Who will challenge Partners’ blizzard of housing data?

Friday, 15th February 2019

• NO matter the endless photographs and stories in the Tribune of our grinning politicians doing something wonderful, no matter the stream of Twitter babble from the same lot peddling their pride in being proud of that same something, there are times when the ridiculous fantasy of local authority services rubs up against that merciless critic – reality.

Such a time was Tuesday night in committee room four at the Town Hall when the housing scrutiny committee was in session. In the dock was Partners, a very special purpose vehicle, given a £30m-plus annual bung for 30 years to manage 6,500 of the authority’s properties.

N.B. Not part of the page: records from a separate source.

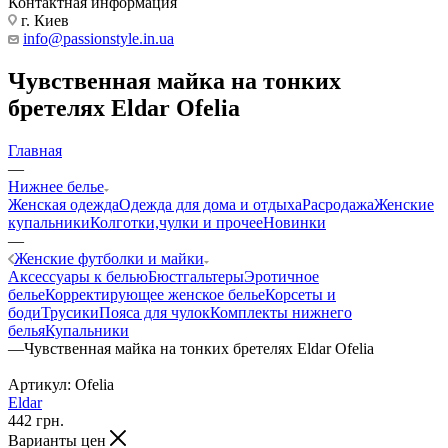
Контактная информация
г. Киев
info@passionstyle.in.ua
Чувственная майка на тонких
бретелях Eldar Ofelia
Главная
—
Нижнее белье
Женская одежда
Одежда для дома и отдыха
Расродажа
Женские
купальники
Колготки,чулки и прочее
Новинки
—
Женские футболки и майки
Аксессуары к белью
Бюстгальтеры
Эротичное
белье
Корректирующее женское белье
Корсеты и
боди
Трусики
Пояса для чулок
Комплекты нижнего
белья
Купальники
—
Чувственная майка на тонких бретелях Eldar Ofelia
Артикул:
Ofelia
Eldar
442
грн.
Варианты цен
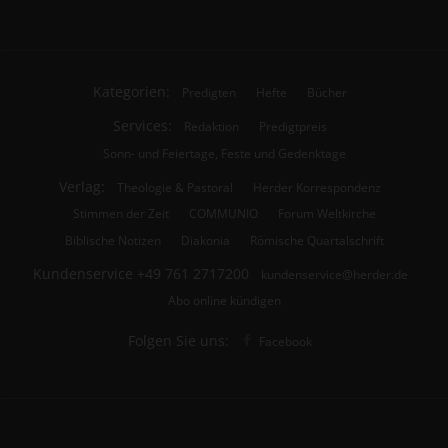
Kategorien:
Predigten
Hefte
Bücher
Services:
Redaktion
Predigtpreis
Sonn- und Feiertage, Feste und Gedenktage
Verlag:
Theologie & Pastoral
Herder Korrespondenz
Stimmen der Zeit
COMMUNIO
Forum Weltkirche
Biblische Notizen
Diakonia
Römische Quartalschrift
Kundenservice
+49 761 2717200
kundenservice@herder.de
Abo online kündigen
Folgen Sie uns:
Facebook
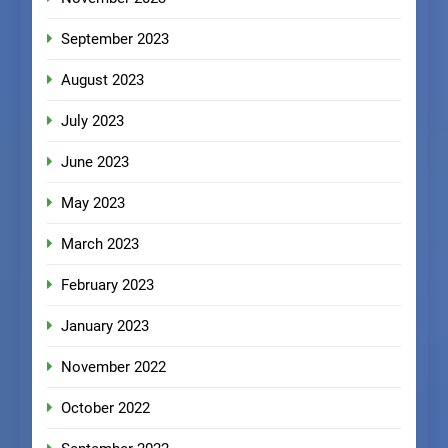
September 2023
August 2023
July 2023
June 2023
May 2023
March 2023
February 2023
January 2023
November 2022
October 2022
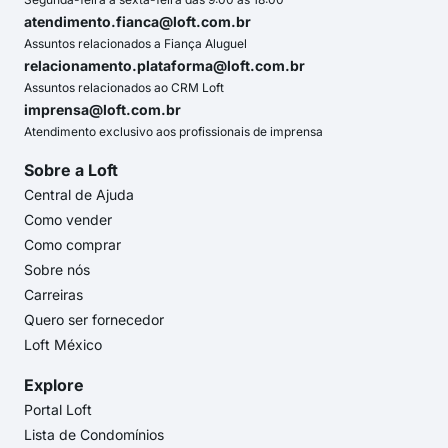
atendimento.fianca@loft.com.br
Assuntos relacionados a Fiança Aluguel
relacionamento.plataforma@loft.com.br
Assuntos relacionados ao CRM Loft
imprensa@loft.com.br
Atendimento exclusivo aos profissionais de imprensa
Sobre a Loft
Central de Ajuda
Como vender
Como comprar
Sobre nós
Carreiras
Quero ser fornecedor
Loft México
Explore
Portal Loft
Lista de Condomínios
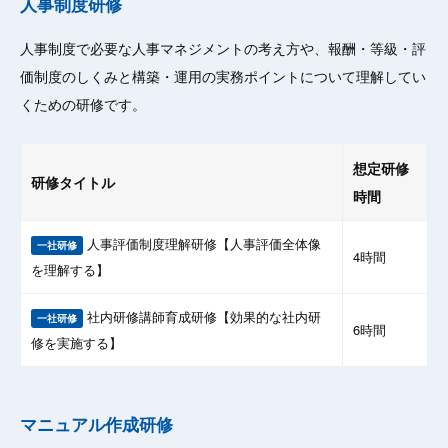
人事制度研修
人事制度で必要な人事マネジメントの考え方や、報酬・等級・評
価制度のしくみと構築・運用の実務ポイントについて理解してい
くための研修です。
想定研修
研修タイトル
時間
人事評価制度理解研修【人事評価全体像
一社研修
4時間
を理解する】
社内研修講師育成研修【効果的な社内研
一社研修
6時間
修を実施する】
マニュアル作成研修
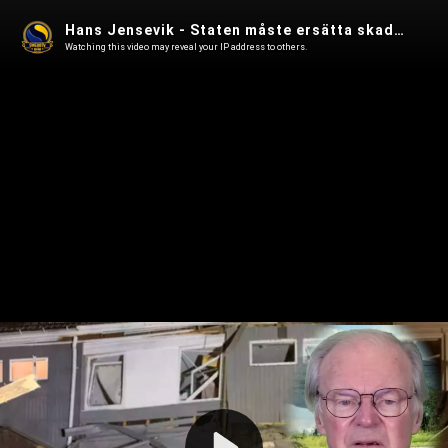
Hans Jensevik - Staten måste ersätta skadorna av klankriget i Sverige
Watching this video may reveal your IP address to others.
Play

No need to go into much detail. Neither councillors nor housing officers understood the deal they signed up to in 2002. Both of these parties thought they were, to use the jargon, “de-risking” housing management. Not quite.

The authority and residents were actually superglued into the contract by the short and curlies, as the council found out when it sought legal opinion to extricate itself from the deal.

Against this background, Partners felt free on Tuesday to roll out a blizzard of supposedly meaningful performance indicators showing a record within two decimal points of 100 per cent. Well, in you go if you get to set and mark your own homework.

Councillors and residents laughed at this performance of the stats data. The pity and the tragedy, however, is that, though the residents and councillors might not have the access or the technical tools to challenge the nonsense, nor self-evidently do the council officers supposedly managing Partners.

Councillor Diarmaid Ward was at Tuesday’s meeting, although apparently preoccupied with his Snapchat pix and Twitter memes. The executive member for housing is going large at the moment on his plans for building new homes, courtesy in part of those nasty Tories cutting in half the council’s £800m debt in the housing revenue account.

Personally, I wouldn’t trust him or this authority to knock out a Wendy house.